Carter says Zimbabwe crisis worse than he imagined

JOHANNESBURG, South Africa — Former President Jimmy Carter on Monday said that Zimbabwe’s humanitarian crisis was far worse than he could have imagined and expressed dismay that Zimbabwean President Robert Mugabe and his government refused to acknowledge the problem even existed.

“The entire basic structure in education, health care, feeding people, social services and sanitation has broken down,” Carter said. “These are all indications that the crisis in Zimbabwe is much greater, much worse than we had ever imagined.”

An estimated 4.9 million people in Zimbabwe are desperately in need of food aid, and 300 have died in a cholera epidemic.

Carter was part of a delegation that was denied entry into Zimbabwe last week to assess the crisis. The delegation also included U.N. ­Secretary-General Kofi Annan and Grace Machel, wife of former South African President Nelson Mandela.

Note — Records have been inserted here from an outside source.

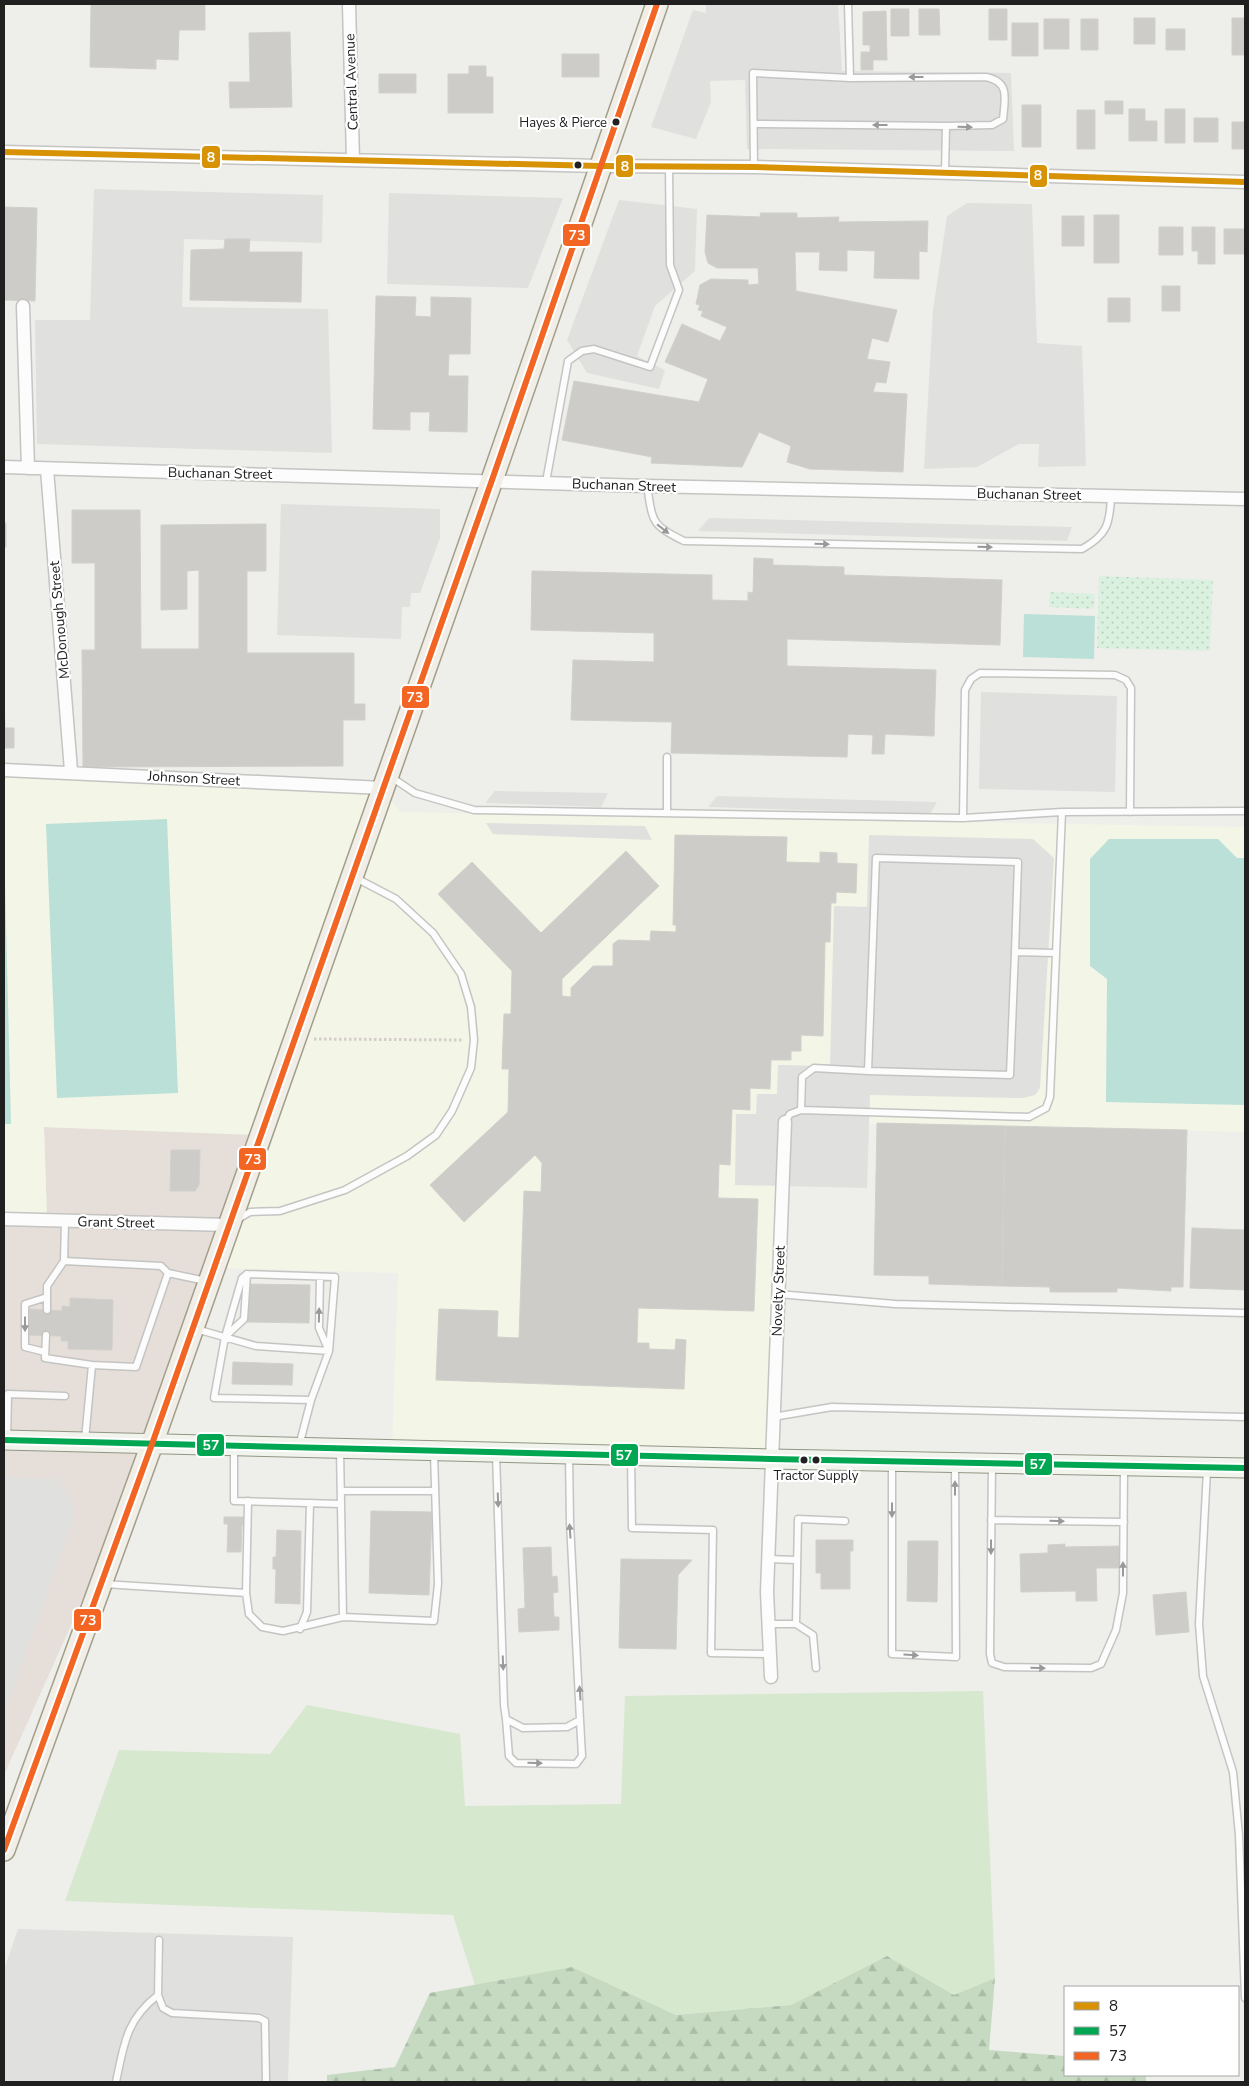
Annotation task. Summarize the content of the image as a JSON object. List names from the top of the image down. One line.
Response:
{"streets":{"street":["Central Avenue","Buchanan Street","McDonough Street","Johnson Street","Grant Street","Novelty Street"]},"crossings":[["Buchanan Street","McDonough Street"],["McDonough Street","Johnson Street"]],"places":["Hayes & Pierce","Tractor Supply"],"lines":["transit line 73","transit line 8","transit line 57"],"legend":["8","57","73"]}
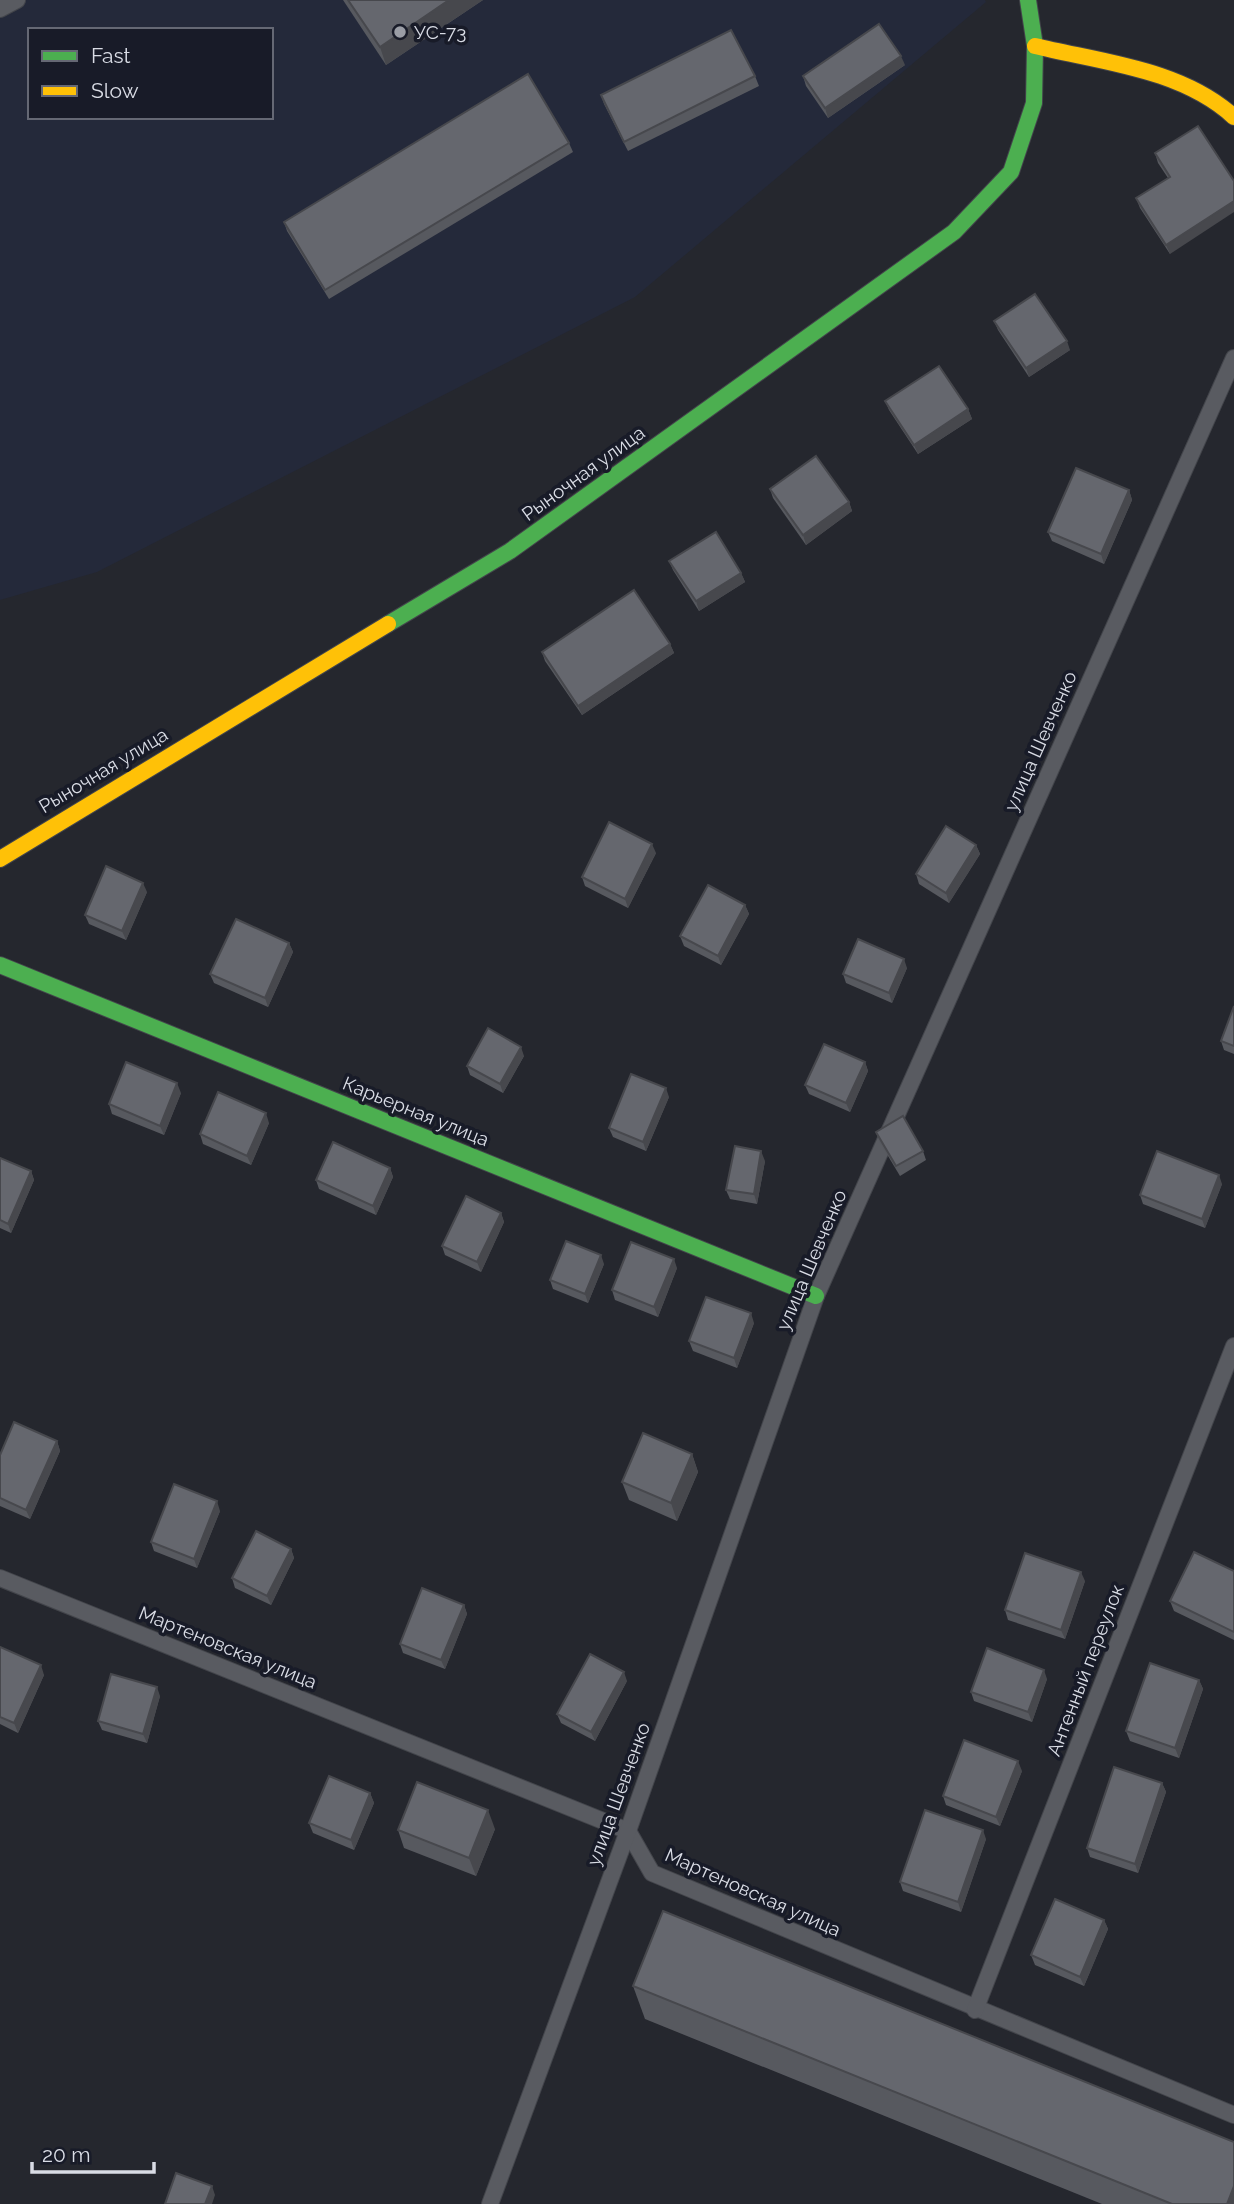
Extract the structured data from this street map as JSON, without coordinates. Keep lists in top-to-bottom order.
{
  "streets": {
    "street": ["Рыночная улица", "Карьерная улица"],
    "lane": ["улица Шевченко", "Мартеновская улица", "Антенный переулок"]
  },
  "crossings": [
    ["улица Шевченко", "Карьерная улица"],
    ["улица Шевченко", "Мартеновская улица"],
    ["Мартеновская улица", "Антенный переулок"]
  ],
  "places": ["УС-73"],
  "legend": ["Fast", "Slow"],
  "scale_bar": "20 m"
}
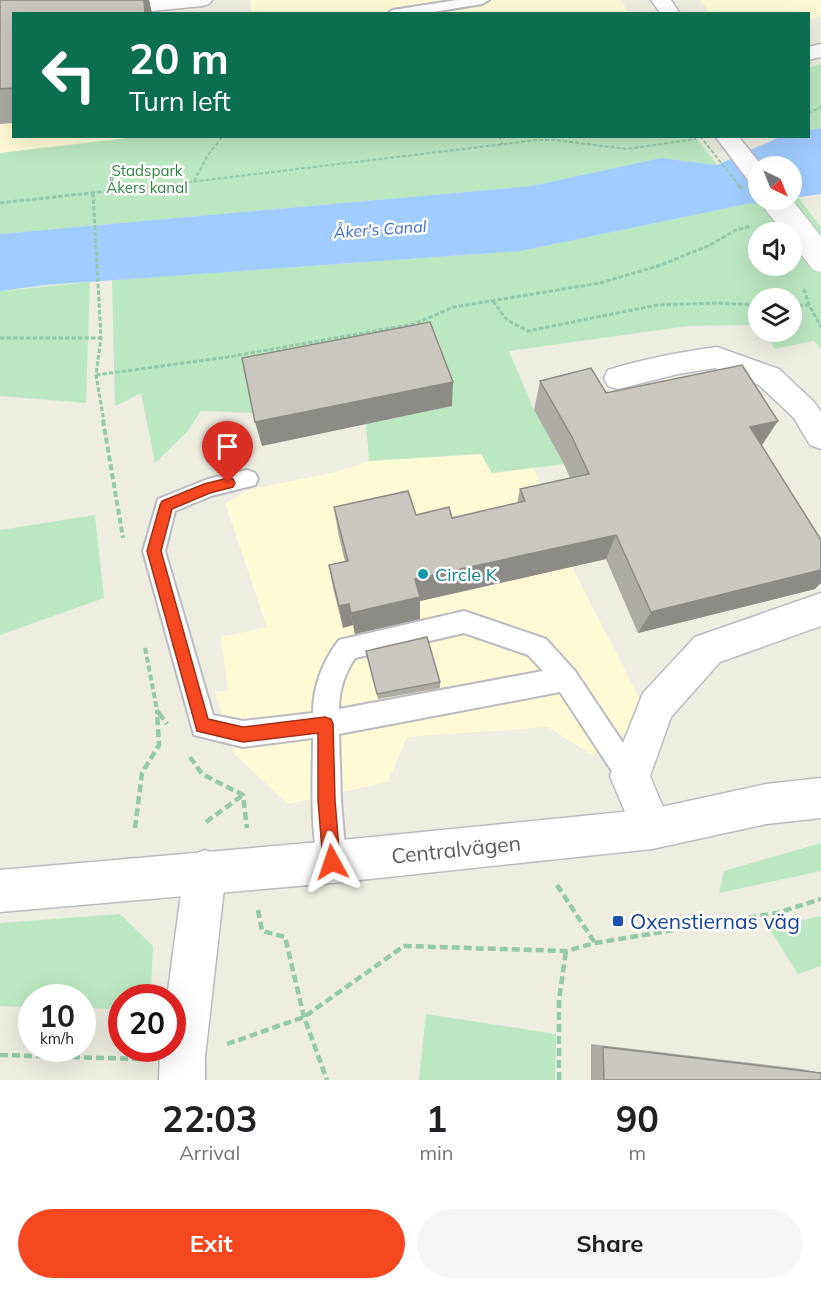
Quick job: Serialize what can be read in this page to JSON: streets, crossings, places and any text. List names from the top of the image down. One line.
{"streets":{"street":["Centralvägen"]},"water":["Åker's Canal"],"parks":["Stadspark Åkers kanal"],"places":{"other":["Circle K"],"transit":["Oxenstiernas väg"]},"north":"bottom right","page":{"turn":["20 m","Turn left"],"speed":"10 km/h","limit":"20","eta":["22:03","Arrival","1","min","90","m"],"buttons":["Exit","Share"]}}
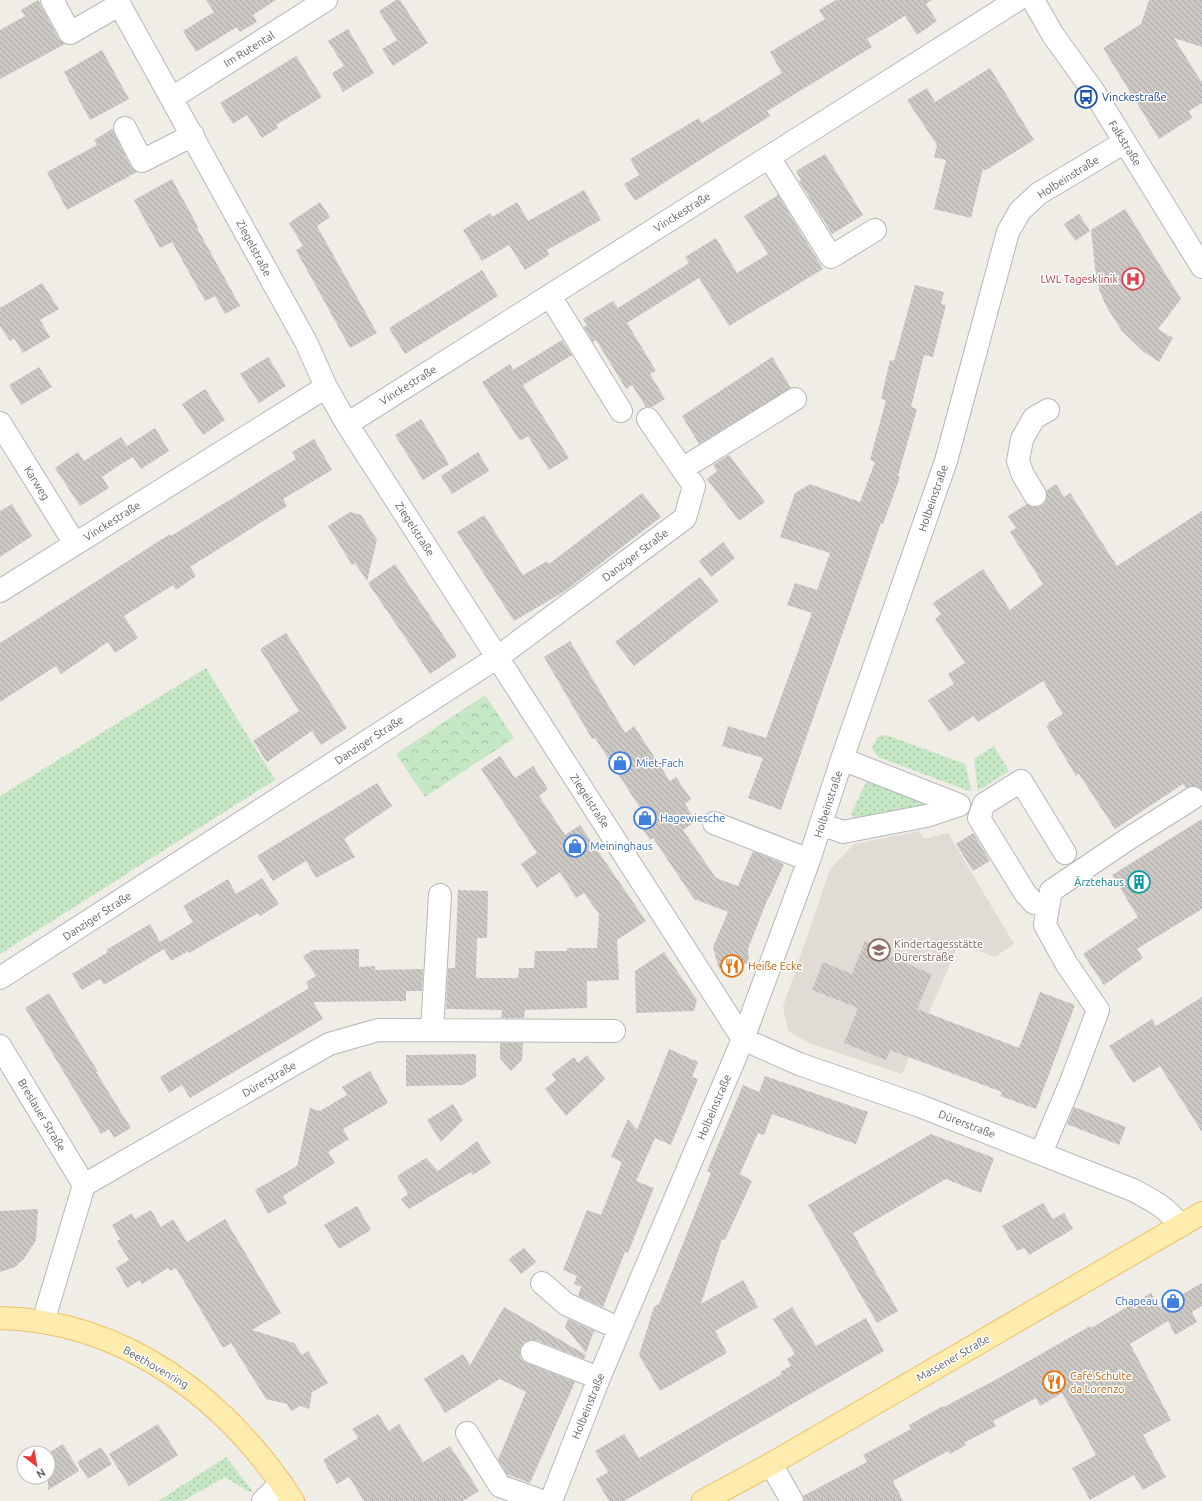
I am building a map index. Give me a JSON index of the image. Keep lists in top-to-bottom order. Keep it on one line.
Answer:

Instead of traveling to Mugabe’s nation, the group held meetings in neighboring South Africa with Zimbabwean refugees and opposition leaders, South African government officials, diplomats and humanitarian agencies.

Citing those briefings, Carter said none of the four main hospitals in Zimbabwe was working and only 20 percent of children were attending school. The main reason was that teachers stopped showing up for work because salaries, about $1 a month, did not even cover their transportation costs.